DATA TO PROCESS:
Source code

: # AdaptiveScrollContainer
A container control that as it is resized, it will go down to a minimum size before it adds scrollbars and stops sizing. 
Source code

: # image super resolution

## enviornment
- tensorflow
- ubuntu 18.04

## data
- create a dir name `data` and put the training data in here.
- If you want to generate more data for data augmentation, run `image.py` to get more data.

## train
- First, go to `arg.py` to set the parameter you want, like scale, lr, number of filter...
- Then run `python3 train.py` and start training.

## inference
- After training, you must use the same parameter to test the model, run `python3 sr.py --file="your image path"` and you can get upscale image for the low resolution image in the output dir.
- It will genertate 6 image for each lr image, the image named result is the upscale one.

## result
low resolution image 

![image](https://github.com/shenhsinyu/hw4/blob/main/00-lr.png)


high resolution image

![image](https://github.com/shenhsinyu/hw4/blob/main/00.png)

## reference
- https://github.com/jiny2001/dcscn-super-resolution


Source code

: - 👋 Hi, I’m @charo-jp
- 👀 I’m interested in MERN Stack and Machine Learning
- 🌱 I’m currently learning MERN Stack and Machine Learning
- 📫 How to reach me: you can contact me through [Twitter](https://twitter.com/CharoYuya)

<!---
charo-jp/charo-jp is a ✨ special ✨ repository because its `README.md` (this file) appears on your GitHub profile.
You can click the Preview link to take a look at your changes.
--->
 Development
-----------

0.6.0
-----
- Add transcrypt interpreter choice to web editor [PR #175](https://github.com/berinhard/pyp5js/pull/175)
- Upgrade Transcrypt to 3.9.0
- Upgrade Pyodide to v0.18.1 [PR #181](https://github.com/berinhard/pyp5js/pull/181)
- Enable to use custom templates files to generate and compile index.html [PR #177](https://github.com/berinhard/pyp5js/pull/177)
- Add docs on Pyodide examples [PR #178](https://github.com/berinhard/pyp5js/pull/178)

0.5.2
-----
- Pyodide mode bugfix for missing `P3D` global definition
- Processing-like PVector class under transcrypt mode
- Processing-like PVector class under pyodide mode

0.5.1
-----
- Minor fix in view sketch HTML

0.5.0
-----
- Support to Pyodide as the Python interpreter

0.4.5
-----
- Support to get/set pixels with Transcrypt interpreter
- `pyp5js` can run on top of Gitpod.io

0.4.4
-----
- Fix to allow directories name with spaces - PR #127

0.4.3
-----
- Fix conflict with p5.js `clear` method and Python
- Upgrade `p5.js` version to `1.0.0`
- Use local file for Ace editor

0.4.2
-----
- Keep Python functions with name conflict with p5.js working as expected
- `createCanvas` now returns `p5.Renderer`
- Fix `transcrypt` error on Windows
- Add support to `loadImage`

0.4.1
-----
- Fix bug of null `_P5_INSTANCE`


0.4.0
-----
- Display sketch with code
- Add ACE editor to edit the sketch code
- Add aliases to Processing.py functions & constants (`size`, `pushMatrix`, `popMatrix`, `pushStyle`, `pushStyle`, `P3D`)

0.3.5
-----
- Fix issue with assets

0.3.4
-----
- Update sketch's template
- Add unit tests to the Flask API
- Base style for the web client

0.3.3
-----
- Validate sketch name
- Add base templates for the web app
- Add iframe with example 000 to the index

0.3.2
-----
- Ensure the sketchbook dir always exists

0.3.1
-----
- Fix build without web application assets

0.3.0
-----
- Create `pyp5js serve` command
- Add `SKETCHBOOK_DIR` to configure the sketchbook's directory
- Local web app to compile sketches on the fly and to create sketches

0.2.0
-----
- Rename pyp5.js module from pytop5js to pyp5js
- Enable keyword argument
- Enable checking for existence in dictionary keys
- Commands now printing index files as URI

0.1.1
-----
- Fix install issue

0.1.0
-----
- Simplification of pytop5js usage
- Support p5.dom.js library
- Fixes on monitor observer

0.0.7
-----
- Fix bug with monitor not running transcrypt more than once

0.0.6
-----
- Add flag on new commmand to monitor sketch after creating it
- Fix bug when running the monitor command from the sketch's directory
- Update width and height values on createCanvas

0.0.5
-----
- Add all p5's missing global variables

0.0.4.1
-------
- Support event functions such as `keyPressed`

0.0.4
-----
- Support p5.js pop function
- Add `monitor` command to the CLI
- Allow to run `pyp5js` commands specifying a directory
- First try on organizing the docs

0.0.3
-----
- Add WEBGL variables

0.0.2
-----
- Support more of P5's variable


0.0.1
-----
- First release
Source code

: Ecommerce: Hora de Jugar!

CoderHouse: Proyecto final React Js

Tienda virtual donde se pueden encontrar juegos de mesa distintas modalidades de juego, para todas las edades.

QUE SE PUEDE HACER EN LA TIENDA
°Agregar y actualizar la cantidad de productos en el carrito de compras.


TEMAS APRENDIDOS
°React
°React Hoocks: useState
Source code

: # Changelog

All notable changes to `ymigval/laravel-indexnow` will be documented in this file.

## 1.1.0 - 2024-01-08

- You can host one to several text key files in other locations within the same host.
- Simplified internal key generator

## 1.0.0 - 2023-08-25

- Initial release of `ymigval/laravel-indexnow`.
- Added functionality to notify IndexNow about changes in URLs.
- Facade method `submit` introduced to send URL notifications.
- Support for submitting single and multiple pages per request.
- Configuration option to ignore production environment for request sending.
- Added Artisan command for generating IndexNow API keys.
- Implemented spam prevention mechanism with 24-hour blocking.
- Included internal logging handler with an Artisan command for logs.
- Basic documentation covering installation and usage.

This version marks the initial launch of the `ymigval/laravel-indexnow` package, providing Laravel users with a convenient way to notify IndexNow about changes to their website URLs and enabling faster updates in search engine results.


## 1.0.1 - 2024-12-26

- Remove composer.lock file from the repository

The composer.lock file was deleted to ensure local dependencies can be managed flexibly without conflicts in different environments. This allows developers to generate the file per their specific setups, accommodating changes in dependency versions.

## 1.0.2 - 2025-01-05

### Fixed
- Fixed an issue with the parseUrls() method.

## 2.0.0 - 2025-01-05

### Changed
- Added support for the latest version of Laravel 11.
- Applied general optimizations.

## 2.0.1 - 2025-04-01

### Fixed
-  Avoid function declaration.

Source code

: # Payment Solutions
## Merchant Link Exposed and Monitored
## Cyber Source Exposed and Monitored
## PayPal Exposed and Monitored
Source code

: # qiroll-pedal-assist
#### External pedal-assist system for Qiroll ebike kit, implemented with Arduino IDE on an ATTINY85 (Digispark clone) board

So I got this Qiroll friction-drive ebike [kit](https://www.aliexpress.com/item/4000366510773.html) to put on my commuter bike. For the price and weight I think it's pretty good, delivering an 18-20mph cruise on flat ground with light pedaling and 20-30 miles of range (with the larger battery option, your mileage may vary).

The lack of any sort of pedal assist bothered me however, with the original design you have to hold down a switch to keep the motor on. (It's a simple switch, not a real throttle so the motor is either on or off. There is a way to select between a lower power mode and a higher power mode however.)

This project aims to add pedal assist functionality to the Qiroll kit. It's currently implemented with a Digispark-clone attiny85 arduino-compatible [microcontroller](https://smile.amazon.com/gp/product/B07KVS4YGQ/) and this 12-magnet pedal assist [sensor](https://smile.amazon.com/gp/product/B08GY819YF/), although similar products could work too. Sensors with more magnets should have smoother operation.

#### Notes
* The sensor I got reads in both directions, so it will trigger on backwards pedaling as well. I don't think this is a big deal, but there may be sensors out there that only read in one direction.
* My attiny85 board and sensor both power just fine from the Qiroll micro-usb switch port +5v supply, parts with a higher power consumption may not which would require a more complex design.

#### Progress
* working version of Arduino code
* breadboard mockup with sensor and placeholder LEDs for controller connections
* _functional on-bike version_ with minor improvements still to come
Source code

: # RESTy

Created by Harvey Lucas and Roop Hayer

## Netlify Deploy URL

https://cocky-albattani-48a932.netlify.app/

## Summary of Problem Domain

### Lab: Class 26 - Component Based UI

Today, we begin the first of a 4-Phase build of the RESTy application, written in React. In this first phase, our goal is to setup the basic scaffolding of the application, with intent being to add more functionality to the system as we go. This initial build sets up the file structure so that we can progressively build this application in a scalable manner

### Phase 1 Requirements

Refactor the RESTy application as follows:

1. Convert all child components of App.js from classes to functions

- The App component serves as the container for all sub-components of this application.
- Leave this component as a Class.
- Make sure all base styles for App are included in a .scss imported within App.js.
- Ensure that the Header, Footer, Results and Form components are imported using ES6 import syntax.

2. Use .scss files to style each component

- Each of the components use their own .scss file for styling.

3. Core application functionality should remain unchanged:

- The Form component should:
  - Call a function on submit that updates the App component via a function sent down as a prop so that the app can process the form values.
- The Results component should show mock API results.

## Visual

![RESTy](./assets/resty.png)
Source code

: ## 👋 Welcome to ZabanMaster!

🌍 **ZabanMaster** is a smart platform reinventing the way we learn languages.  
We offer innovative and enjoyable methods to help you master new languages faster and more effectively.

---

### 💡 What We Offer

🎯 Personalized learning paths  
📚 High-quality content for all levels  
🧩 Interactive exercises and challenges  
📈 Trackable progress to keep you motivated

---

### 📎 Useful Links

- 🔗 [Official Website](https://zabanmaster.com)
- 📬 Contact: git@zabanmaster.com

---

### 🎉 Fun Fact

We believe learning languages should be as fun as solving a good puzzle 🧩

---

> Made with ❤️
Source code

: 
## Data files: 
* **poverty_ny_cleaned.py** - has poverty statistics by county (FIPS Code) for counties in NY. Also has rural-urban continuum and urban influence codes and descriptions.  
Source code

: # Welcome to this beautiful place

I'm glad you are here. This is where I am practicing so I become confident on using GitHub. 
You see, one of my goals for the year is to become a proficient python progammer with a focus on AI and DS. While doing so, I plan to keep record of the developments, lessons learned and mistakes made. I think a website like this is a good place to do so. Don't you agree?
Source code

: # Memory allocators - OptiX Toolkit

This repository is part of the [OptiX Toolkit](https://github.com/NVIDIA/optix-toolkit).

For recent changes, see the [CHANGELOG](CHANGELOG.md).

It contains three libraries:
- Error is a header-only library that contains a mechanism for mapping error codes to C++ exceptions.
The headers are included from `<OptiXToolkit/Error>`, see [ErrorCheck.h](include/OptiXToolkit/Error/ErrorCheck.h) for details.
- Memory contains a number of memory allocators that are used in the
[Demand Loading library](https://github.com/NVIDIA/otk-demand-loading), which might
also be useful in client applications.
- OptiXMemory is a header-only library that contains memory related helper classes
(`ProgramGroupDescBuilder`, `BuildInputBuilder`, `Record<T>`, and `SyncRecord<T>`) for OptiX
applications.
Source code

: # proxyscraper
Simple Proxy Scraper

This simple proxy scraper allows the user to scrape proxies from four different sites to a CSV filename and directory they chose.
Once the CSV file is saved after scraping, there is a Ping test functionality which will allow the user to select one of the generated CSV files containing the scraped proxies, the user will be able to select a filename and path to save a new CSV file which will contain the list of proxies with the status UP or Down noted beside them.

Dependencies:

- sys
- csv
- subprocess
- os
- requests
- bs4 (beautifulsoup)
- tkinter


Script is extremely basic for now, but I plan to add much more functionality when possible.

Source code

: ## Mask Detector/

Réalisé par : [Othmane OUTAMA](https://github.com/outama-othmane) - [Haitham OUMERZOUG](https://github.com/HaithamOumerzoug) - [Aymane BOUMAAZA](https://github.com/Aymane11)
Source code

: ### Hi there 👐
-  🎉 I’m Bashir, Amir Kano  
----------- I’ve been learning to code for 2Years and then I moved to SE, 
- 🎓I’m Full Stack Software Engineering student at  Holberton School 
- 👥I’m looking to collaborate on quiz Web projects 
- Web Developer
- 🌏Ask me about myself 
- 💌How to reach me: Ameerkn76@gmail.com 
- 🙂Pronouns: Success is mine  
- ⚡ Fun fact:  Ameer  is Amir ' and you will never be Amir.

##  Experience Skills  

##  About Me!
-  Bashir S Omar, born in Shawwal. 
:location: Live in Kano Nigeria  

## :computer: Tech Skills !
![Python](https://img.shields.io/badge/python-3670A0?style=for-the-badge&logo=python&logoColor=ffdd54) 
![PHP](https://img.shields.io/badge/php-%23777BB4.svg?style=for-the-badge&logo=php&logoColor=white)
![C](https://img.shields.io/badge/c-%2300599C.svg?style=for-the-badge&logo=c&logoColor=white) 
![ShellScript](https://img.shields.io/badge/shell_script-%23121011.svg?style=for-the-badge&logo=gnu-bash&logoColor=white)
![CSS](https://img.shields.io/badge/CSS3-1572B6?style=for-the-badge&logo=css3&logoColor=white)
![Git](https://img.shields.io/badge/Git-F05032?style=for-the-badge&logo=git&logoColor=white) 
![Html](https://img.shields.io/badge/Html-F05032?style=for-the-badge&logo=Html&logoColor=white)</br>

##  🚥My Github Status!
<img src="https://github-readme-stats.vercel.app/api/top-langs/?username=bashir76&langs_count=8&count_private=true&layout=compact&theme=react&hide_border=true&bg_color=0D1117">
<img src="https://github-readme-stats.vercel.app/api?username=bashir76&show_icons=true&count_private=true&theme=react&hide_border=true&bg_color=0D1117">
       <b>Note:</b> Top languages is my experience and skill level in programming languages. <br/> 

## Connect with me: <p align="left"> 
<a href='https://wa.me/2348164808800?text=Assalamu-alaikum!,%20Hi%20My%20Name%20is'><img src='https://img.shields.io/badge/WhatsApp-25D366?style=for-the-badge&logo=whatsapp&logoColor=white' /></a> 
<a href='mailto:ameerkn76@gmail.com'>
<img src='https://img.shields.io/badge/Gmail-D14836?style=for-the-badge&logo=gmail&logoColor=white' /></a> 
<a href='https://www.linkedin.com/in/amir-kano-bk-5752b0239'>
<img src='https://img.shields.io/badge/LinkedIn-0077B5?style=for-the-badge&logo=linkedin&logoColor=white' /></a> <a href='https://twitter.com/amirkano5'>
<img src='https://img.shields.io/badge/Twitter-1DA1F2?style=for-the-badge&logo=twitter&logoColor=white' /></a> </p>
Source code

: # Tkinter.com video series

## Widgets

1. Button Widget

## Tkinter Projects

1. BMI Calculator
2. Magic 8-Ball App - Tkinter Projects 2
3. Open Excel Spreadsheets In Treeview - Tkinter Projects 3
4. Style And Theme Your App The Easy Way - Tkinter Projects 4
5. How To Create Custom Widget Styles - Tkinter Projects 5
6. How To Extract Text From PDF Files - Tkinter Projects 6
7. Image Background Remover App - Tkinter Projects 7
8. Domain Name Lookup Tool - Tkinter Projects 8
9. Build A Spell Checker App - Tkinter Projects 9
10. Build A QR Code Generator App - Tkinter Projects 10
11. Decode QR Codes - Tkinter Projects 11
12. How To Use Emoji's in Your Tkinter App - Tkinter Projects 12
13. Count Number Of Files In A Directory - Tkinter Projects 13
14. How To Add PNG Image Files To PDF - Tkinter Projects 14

TO-DO ITEM:
Show every line in the records that contains the word "Added", treating uppercase and lowercase as different.

SOLVED EXERCISE:
- Added functionality to notify IndexNow about changes in URLs.
- Added Artisan command for generating IndexNow API keys.
- Added support for the latest version of Laravel 11.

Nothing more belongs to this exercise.